Gradual Divergence for Seamless Adaptation: A Novel Domain Incremental Learning Method
Kishaan Jeeveswaran, Elahe Arani, Bahram Zonooz
TL;DR
This work tackles domain incremental learning by introducing DARE, a three-stage training protocol (Divergence, Adaptation, Refinement) that gradually molds new-domain representations into the subspace defined by prior domains, thereby reducing representation drift and catastrophic forgetting. It combines dual classifiers with cross-entropy and supervised contrastive objectives and leverages an Intermediary Reservoir Sampling buffer to preserve dark knowledge across tasks. Empirical results on DN4IL and iCIFAR-20 show that DARE and its EMA variant consistently outperform strong rehearsal-based baselines, especially in memory-constrained settings, and analyses confirm reduced drift, better task balancing, and improved calibration. The approach offers a practical, memory-efficient path for robust DIL in real-world, shifting-domain environments, though it currently relies on task-id information for IRS and could benefit from automatic task-transition detection in future work.
Abstract
Domain incremental learning (DIL) poses a significant challenge in real-world scenarios, as models need to be sequentially trained on diverse domains over time, all the while avoiding catastrophic forgetting. Mitigating representation drift, which refers to the phenomenon of learned representations undergoing changes as the model adapts to new tasks, can help alleviate catastrophic forgetting.
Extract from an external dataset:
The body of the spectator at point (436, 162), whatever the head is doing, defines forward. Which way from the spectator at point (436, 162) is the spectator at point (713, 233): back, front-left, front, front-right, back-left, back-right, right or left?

In this study, we propose a novel DIL method named DARE, featuring a three-stage training process: Divergence, Adaptation, and REfinement. This process gradually adapts the representations associated with new tasks into the feature space spanned by samples from previous tasks, simultaneously integrating task-specific decision boundaries. Additionally, we introduce a novel strategy for buffer sampling and demonstrate the effectiveness of our proposed method, combined with this sampling strategy, in reducing representation drift within the feature encoder. This contribution effectively alleviates catastrophic forgetting across multiple DIL benchmarks. Furthermore, our approach prevents sudden representation drift at task boundaries, resulting in a well-calibrated DIL model that maintains the performance on previous tasks.